TASK REQUIREMENTS: In everything from the top of these lines down to the line with "occur so please", change "Geographic" to "Location" and keep all else the same.

********************

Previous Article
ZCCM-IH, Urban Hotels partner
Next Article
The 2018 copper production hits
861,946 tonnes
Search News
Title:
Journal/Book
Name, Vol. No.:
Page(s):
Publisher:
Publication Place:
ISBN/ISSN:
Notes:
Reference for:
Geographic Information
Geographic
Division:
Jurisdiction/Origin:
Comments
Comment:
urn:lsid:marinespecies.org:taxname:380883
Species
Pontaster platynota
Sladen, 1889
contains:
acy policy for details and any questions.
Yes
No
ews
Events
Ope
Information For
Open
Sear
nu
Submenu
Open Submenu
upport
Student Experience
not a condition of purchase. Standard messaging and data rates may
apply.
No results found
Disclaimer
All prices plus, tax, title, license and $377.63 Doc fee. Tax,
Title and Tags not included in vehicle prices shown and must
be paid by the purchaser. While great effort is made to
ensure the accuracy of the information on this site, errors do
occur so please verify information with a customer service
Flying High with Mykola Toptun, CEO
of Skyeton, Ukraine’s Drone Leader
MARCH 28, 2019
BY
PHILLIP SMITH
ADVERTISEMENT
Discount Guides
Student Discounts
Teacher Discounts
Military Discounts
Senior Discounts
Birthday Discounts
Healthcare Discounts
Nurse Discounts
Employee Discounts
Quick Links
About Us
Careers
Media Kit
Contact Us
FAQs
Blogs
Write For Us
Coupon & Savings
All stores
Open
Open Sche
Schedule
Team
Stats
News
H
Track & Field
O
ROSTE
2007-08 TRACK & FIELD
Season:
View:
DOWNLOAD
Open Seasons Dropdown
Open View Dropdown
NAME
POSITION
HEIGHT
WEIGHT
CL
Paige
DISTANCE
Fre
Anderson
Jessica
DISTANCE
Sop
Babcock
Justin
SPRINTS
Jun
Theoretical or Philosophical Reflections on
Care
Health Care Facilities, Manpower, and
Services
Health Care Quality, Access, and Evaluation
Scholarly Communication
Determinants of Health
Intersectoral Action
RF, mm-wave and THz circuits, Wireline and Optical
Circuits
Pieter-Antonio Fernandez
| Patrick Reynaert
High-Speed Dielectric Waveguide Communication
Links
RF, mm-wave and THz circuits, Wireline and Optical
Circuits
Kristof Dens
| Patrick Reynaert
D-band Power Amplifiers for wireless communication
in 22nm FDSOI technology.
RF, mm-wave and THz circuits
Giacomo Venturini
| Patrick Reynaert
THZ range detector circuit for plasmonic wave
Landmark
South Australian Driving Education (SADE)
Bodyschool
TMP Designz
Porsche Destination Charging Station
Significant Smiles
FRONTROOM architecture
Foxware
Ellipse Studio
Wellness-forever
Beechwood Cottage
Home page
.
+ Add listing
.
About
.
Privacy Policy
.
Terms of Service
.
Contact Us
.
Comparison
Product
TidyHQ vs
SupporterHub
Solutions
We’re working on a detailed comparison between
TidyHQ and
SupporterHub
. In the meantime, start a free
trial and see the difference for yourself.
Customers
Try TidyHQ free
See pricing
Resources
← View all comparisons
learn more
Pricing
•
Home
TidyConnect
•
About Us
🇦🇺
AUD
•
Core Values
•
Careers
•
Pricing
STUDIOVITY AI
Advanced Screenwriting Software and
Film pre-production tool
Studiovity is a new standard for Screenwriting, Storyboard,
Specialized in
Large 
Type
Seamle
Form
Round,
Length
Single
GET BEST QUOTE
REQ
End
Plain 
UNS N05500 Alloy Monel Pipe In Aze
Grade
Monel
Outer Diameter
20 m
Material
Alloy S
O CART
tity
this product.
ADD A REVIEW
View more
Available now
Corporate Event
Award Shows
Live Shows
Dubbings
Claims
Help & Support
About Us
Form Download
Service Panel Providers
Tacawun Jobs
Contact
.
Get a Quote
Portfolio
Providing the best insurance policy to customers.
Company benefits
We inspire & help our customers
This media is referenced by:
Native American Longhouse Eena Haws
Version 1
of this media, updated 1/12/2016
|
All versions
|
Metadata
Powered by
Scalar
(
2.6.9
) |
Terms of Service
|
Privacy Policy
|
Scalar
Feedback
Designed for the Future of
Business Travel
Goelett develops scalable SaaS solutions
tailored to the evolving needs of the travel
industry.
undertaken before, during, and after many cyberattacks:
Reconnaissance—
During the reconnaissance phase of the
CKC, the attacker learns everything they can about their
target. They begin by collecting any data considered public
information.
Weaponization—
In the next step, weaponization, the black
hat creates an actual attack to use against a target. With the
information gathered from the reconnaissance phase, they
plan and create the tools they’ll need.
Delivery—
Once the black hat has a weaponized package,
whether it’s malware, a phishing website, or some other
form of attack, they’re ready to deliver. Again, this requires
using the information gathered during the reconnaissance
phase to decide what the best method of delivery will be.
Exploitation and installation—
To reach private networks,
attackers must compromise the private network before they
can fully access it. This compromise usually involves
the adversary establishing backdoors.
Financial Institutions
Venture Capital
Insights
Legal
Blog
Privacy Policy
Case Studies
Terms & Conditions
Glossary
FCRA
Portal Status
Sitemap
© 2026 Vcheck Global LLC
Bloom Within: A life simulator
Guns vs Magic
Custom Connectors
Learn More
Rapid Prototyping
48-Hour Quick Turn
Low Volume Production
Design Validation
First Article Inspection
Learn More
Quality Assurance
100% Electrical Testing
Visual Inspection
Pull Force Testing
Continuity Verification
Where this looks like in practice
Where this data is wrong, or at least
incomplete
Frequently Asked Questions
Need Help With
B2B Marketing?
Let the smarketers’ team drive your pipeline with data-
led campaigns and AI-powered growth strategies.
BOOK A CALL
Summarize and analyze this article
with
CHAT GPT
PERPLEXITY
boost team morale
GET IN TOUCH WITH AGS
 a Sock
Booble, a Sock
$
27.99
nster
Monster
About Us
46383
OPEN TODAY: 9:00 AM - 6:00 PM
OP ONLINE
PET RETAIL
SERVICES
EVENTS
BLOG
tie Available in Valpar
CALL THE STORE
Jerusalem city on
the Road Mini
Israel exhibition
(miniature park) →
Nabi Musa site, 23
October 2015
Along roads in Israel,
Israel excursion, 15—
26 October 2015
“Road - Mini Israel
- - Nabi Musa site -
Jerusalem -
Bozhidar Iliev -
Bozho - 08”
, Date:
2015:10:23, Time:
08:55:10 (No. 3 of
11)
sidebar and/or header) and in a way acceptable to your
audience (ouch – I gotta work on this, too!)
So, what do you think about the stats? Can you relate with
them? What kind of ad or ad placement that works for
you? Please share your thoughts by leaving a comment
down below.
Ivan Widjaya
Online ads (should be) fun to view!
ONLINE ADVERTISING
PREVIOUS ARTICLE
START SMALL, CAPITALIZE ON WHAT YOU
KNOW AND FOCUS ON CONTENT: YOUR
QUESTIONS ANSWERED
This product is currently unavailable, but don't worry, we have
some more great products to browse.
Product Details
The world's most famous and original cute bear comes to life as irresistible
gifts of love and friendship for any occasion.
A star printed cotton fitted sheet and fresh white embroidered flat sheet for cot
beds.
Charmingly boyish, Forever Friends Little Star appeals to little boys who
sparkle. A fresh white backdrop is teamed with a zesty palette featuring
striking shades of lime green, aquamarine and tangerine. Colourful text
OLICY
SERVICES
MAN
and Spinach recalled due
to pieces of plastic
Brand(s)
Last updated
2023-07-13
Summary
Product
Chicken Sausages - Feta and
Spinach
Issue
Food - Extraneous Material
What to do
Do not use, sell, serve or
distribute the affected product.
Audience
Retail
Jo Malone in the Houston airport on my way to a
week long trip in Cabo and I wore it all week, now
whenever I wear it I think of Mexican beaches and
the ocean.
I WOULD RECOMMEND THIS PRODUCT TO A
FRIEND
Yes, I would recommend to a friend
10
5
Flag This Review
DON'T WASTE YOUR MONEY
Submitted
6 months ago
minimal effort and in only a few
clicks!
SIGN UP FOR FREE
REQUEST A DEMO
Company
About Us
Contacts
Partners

********************

SOLUTION TO THIS PROBLEM:
Previous Article
ZCCM-IH, Urban Hotels partner
Next Article
The 2018 copper production hits
861,946 tonnes
Search News
Title:
Journal/Book
Name, Vol. No.:
Page(s):
Publisher:
Publication Place:
ISBN/ISSN:
Notes:
Reference for:
Location Information
Location
Division:
Jurisdiction/Origin:
Comments
Comment:
urn:lsid:marinespecies.org:taxname:380883
Species
Pontaster platynota
Sladen, 1889
contains:
acy policy for details and any questions.
Yes
No
ews
Events
Ope
Information For
Open
Sear
nu
Submenu
Open Submenu
upport
Student Experience
not a condition of purchase. Standard messaging and data rates may
apply.
No results found
Disclaimer
All prices plus, tax, title, license and $377.63 Doc fee. Tax,
Title and Tags not included in vehicle prices shown and must
be paid by the purchaser. While great effort is made to
ensure the accuracy of the information on this site, errors do
occur so please verify information with a customer service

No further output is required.